SOURCE · prod-pg customers id int customer_email varchar first_name varchar last_name varchar total_cents bigint created_at timestamp tier varchar TARGET · warehouse dim_customers customer_id bigint email varchar full_name varchar — derived — amount_usd numeric created_at_utc timestamptz — missing — direct derived transformed unmapped ⬡ "tier" not in target — SuggestionEngine pings you

Datavor reads both schemas via describe_table, matches by name first, then by name-similarity (customer_email → email), applies type coercion where safe (int → bigint), and prompts only for ambiguous cases. Columns it can't map (like a brand-new tier) get surfaced as a SuggestionEngine recommendation — not silently dropped.

The 6 MCP tools.

The Sync & Transform tools are exposed through MCP. Your AI tool reads the conversation, picks the right one, fills in the parameters. Full reference in the docs.

ToolPurpose
sync_tableFull sync — truncate target, reload from source. Idempotent.
sync_table_partialSync only rows matching a SQL WHERE clause.
sync_table_incrementalSync only new or updated rows, using a cursor column.
sync_table_with_transformsSync with inline column-level transforms or a named recipe.
execute_queryRun raw SQL — SELECT, INSERT, UPDATE, DELETE, DDL.
get_table_dataFetch rows from a table with optional WHERE / ORDER BY / LIMIT.

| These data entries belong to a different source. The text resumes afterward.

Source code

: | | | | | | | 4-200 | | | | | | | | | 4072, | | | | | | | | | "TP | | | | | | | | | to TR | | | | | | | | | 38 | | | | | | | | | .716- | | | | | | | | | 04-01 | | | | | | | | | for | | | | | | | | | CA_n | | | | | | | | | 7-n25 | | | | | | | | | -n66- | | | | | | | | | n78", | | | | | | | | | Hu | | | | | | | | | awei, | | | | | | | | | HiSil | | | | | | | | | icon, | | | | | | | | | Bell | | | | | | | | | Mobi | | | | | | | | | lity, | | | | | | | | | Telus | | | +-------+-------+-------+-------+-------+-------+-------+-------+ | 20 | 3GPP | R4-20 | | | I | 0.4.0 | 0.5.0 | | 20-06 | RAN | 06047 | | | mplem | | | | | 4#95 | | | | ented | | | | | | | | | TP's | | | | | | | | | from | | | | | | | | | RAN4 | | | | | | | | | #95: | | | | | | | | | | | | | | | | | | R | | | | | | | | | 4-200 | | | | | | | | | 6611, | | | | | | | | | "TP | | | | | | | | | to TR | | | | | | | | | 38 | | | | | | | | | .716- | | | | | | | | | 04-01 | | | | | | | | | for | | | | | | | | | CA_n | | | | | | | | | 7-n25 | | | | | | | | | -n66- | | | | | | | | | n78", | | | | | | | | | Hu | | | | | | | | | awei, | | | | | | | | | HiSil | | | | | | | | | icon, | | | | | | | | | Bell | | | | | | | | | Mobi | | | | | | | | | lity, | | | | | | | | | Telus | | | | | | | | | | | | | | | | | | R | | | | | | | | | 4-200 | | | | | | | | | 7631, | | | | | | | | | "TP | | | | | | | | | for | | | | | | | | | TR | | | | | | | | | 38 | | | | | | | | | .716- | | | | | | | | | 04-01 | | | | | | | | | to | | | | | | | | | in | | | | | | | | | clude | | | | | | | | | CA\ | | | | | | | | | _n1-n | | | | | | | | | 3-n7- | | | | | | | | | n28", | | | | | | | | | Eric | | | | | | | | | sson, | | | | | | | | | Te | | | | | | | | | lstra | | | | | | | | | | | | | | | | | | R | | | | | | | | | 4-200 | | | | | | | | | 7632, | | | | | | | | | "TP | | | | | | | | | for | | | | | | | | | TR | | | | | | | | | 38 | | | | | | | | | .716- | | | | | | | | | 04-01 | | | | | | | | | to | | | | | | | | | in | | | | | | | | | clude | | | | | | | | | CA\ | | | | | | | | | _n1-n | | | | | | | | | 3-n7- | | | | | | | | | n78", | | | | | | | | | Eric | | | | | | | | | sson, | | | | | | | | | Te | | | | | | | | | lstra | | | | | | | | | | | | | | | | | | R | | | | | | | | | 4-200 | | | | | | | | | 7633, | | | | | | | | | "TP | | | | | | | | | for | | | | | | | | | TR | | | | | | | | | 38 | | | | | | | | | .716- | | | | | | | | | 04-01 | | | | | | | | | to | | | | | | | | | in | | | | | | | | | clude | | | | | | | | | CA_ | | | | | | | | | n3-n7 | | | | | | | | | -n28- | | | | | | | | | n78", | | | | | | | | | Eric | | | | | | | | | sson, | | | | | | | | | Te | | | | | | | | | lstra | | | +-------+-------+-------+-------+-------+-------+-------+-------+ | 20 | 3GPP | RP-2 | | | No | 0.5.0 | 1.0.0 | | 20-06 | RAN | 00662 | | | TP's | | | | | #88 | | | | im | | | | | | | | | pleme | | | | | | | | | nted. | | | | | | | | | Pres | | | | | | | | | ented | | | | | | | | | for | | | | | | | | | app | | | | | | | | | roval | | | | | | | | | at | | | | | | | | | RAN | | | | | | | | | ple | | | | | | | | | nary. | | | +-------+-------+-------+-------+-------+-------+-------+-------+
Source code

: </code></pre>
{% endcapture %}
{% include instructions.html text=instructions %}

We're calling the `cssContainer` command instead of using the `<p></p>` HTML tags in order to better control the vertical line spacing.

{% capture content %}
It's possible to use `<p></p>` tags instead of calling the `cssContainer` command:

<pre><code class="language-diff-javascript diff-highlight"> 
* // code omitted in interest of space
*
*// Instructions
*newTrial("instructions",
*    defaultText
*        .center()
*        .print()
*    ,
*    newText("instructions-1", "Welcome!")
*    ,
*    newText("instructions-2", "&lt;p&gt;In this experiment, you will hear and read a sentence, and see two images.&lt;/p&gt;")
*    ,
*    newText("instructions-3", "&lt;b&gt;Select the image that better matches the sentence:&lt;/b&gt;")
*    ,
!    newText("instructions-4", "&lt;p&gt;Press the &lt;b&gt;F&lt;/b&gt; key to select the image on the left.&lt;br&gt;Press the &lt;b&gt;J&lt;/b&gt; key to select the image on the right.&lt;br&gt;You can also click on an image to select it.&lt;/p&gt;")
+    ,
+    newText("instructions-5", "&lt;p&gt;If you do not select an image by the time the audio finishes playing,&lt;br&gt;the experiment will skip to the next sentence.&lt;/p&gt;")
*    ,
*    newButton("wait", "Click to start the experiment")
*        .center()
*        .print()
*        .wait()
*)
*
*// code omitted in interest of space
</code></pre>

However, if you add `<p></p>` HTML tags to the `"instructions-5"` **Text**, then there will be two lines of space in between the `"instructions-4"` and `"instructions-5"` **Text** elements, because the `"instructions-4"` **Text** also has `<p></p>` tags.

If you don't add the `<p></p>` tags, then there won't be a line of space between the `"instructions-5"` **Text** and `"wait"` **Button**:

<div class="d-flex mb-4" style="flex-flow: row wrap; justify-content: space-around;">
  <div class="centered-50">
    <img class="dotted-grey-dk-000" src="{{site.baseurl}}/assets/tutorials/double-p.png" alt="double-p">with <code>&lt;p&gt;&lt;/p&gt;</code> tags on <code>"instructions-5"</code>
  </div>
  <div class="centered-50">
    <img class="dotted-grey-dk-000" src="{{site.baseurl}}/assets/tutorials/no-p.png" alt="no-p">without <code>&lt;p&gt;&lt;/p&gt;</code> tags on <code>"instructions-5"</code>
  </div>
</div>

Real conversations, real syncs.

Six things people actually say to Datavor every day, and which sync mode each maps to. None of them require knowing the mode names.

Nightly warehouse load
Sync the orders, customers, and products tables from prod to the warehouse every night at 2am. Skip test rows.
uses: sync_table_incremental · scheduler_create_job · add_rule
Staging seed
Copy yesterday's orders to staging, but anonymize the customer emails.
uses: sync_table_partial · sync_table_with_transforms
One-off backfill
Backfill the new tier column on customers from the subscriptions table for everyone signed up before March.
uses: execute_query (UPDATE with JOIN)
Quick lookup mid-conversation
What did the last 10 failed orders look like? Show me their statuses.
uses: get_table_data with WHERE + ORDER BY
Reference data refresh
Update the products table fresh from prod into staging every Monday morning.
uses: sync_table · scheduler_create_job
Cross-cloud migration
Move the events table from our old Cloud SQL to the new Snowflake warehouse, with timestamps converted to UTC.
uses: sync_table_with_transforms · save_recipe

Sync is the easy part.

What's hard is doing it reliably, transformatively, and from natural language. Datavor's six modes cover the spectrum without forcing you to learn yet another DSL.